Fay Chiang, a writer, artist and community/cultural activist, will read excerpts from, 7 Continents 9 Lives, her anthology of poetry spanning four decades of art and life.

Fay’s work is complex. Born of anger, it is ultimately optimistic about the importance of the artist as a preserver and perpetuator of culture, and of the self-determination of the individual in a society in which pressures to conform persist. Her unflinching sense of fairness and justice and her intolerance of hypocrisy seem at odds with her joie de vivre and good humor. In truth, her tenacity and clear vision are the strength of her work, both artistic and political.
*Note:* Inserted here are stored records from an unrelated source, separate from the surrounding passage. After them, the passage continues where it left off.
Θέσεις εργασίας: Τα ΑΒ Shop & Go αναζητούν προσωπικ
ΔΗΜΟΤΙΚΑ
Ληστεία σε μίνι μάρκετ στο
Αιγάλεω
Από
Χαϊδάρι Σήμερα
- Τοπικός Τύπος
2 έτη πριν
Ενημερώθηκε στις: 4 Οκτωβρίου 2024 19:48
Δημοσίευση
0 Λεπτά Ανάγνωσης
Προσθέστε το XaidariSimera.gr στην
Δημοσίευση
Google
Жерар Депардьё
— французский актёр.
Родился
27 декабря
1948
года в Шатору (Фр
Raised in the backroom of a laundry in Queens by immigrant parents from Guandong, China, Fay writes from her experiences as a woman of color from the working class. She believes culture is a psychological weapon to reclaim our past, define our present and to envision possibilities for our future; that the development of culture is an integral part of progressive social change and social justice movements.

Author Bio

Fay Chiang has been a poet, visual artist, community and cultural activist in NYC Chinatown and the Lower East Side for the past 40 years. At the Basement Workshop (the first Asian American nonprofit multidisciplinary cultural organization in NYC and the east coast) she began as a volunteer for the Yellow Pearl project and Bridge Magazine and moved on to coordinate and develop Amerasia Creative Arts in 1973 and became its executive director from 1974 to 1986. Director of Henry Street Settlement’s Asian American Outreach Program; project manager/special sections editor in NY Newsday’s Public Affairs Office, and director of Poets & Writers’ Readings/Workshops state-wide re-grant program, she joined Project Reach in 2000 and is currently working in program development, crisis counseling for young people at risk and supporting youth and adults living with HIV/AIDS.
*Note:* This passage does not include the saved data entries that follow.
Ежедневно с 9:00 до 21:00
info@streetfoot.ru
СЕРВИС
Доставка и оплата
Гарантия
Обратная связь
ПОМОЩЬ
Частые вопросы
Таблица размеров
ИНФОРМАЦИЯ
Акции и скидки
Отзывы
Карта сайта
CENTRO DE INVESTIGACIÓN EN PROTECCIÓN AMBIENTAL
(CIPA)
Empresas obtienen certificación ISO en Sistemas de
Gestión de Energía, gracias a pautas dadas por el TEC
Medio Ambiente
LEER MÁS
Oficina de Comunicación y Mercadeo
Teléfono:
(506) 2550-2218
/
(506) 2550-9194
Author of 3 volumes of poetry: 7 Continents 9 Lives published in 2010 by Bowery Press and In The City of Contradictions, and Miwa’s Song by Sunbury Press in 1979 and 1982 respectively. Her poetry and prose have been published nationally and internationally in numerous poetry anthologies and literary magazines including: The Bowery Poetry Cafe Women’s Poetry Anthology, Mamapalooza/The Mom Egg, Amerasia Journal, Tribes Magazine, Voci Dal Silenzio (I Canguri/Feltrinelli, Milan), Changer L’Amerique: Anthologie de la Protestaire USA (La Maison de la Poesie, Rhones-Alps) Girls: An Anthology (Global City Press), Quiet Fire, (Asian American Writers Workshop, NY), Ordinary Women (Ordinary Women Books, NY), American Born and Foreign, (Sunbury Press, NY).
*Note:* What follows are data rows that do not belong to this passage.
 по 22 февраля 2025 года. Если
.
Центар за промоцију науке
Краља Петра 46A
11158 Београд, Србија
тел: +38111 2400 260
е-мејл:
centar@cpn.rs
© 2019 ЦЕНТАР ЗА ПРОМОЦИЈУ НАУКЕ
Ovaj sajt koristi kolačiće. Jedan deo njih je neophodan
A recipient of a New York State CAPS Poetry grant, a Revson Fellowship at Columbia University, a Lifetime Achievement Award from New York University’s Asian/Pacific American Studies Department as well as The Five Colleges, MA, Fay has taught poetry, visual arts and playwriting as an artist in residence in venues including the 63rd Street Y’s Writers Voice, Plays for Living, Project Reach, Art in General and Dramatic Risks.

A fine arts student at Hunter College of CUNY, she received a Bachelor of Arts from the School of Visual Arts in New York City. As a Revson Fellow at Columbia University, she studied scriptwriting and film history. In 2003-2004, she was the artist in residence at New York University’s Asian/Pacific/American Studies program, where she worked on her book-length poem Chinatown, and participated in classroom discussions and public programming. In 2004-2007 as a visiting scholar under the auspices of NYU/APA’s program, she continued her research work for “Chinatown”; and worked on a book-length poetry manuscript, “In This Life”, based on her conversations as a breast cancer survivor with a friend living with AIDS. October 2011, she was a fellow at the Gardarev Center, Boston where she continued work on “In This Life” and started work on her memoir.

In Spring/Summer 2006, she completed: archival recordings of her work with Jack Tchen and Jason Hwang at NYU/APA; and a one-act play, “Two Boots and a Ball Gown”, that was read at NYU/APA September 2006. Fall 2007 she began co-production of a documentary by Mark Waren on the Café Cino, the seminal theater (1958-68) that catalyzed the Off-Off Broadway, experimental and gay theater movements in New York City’s East and West Village.

A frequent speaker at colleges and community based organizations, Fay has also begun making visual art and exhibiting again after a 3 decade break consumed by arts administration, parenting and battling breast cancer since 1994. She has had 7 major bouts/surgeries in the past 17 years.

A volunteer for Zero Capital, Orchard Street Arts and Advocacy, October 22nd Coalition Against Police Brutality, and a board member for nonprofits: BorderStatements, When I Walk, and Dramatic Risks, Fay lives in the East Village and is mother of the inimitable Xian.